Genetic Causes of Schizophrenia
11 August 2009
In collaboration with colleagues from across Europe,
researchers from the University of Copenhagen and the Mental
Health Services in the Capital Region of Denmark have found
mutations in the human genome that lead to an increased risk
of developing schizophrenia.
This discovery brings about a new understanding of the
interplay between genes and the environment, i.e. why some
individuals with specific genetic variations in, for example,
the immune system are sensitive to a number of environmental
factors (e.g. infections) when it comes to developing
schizophrenia. The findings have only just been published in
the reputed scientific journal, Nature.
50,000 Patients Involved
It is the most extensive study
of schizophrenia ever, in which over 50,000 patients and
control subjects from fourteen countries in Europe have been
examined. The study showed a correlation between congenital
mutations within three different genome areas.

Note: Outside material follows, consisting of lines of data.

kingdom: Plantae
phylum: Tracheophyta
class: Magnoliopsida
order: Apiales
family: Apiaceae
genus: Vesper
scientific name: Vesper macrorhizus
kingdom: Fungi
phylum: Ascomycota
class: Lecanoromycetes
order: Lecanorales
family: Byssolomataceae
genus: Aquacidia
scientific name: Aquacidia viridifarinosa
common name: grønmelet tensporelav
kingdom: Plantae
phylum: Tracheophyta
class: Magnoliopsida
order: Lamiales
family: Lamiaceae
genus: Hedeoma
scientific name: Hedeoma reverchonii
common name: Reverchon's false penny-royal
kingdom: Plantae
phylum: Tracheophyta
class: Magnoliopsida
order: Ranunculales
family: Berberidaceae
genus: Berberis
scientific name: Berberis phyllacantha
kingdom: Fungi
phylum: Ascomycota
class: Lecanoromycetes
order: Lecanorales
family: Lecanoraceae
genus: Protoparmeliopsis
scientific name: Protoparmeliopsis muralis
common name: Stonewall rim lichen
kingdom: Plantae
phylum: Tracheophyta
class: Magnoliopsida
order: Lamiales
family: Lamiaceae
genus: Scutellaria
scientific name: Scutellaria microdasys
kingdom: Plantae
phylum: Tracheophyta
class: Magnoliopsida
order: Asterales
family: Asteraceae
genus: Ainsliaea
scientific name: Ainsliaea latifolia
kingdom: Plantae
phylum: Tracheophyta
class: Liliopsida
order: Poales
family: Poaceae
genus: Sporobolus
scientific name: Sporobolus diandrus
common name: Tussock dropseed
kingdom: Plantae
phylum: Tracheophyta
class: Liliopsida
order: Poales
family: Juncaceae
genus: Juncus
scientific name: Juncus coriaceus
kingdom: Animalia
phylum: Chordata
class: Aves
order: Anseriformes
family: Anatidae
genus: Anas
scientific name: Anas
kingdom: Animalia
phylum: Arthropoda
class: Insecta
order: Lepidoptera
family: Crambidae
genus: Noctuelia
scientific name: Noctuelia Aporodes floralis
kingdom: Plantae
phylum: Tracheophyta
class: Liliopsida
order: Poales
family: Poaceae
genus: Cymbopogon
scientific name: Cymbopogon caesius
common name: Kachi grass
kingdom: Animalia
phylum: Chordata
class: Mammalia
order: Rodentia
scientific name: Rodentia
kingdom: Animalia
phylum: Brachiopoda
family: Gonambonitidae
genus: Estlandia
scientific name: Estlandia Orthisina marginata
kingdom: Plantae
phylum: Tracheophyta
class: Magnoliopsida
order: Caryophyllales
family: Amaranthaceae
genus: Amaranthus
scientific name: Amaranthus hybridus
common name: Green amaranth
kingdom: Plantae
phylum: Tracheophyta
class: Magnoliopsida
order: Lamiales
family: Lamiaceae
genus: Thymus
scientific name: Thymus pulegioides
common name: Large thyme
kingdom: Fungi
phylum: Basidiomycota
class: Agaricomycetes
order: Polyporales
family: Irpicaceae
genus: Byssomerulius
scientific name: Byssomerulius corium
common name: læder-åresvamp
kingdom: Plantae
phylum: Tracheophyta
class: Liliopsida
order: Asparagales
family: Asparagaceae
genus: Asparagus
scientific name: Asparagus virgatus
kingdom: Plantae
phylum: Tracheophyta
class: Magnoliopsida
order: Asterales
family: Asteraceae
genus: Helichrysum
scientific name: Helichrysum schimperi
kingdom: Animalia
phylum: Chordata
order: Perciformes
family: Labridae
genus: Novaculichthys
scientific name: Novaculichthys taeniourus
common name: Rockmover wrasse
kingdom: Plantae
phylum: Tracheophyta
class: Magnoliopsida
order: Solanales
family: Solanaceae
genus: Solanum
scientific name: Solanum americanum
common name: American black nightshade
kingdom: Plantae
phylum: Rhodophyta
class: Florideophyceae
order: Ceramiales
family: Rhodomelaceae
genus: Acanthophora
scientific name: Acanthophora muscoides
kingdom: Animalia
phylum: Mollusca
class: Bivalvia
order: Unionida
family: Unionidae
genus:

"The study has made it clear that schizophrenia is not a
single or small set of ailments, but rather an extensive and
varied group of conditions, which may occur for completely
different reasons, and which may have myriad ways of
expressing themselves," says Thomas Werge, Head of Research
at the Sct. Hans Mental Health Centre, at Copenhagen
University Hospital.
Genetic studies and findings pave the way for an
examination of complex illnesses such as schizophrenia,
whereby we can gain insight into the biology of the illness,
and accordingly develop drugs that target the causes and not
just the symptoms.
Mutations Affect the Immune System
One of the genome
areas that is mutated in individuals – who are at risk of
developing schizophrenia – is associated with the human
immune system. For some time now, researchers have been
honing in on a connection between schizophrenia and the
immune system based on a disproportionately large number of
schizophrenic patients who are born in either winter or
spring, when flu infections are frequent. Five mutations
have now been mapped: they are all located closely together
within a chromosome area that is important both in terms of
human tissue type, and in terms of regulating the way in
which our immune system responds to infections.
There is another mutation located on a chromosome in
proximity to a gene that regulates memory and intelligence.
It is precisely these two human faculties that are often
unstable in patients with schizophrenia. The last mutation
is found in a gene that plays a role in the development of
the brain.
Treatments
Last year, the research team published a study
which showed that extensive chromosome changes can also lead
to schizophrenia. As a result of the study, the Danish team
was allocated more than DKK 20 million in funds from the
Lundbeck Foundation, the Danish National Advanced Technology
Foundation, and the Danish Medical Research Council. The
appropriated funds will serve two functions: partly to
develop new drugs that prevent or cure the actual illness,
in lieu of the drugs presently used that merely subdue the
schizophrenic symptoms, and partly to develop genetic
analyses that diagnose schizophrenia.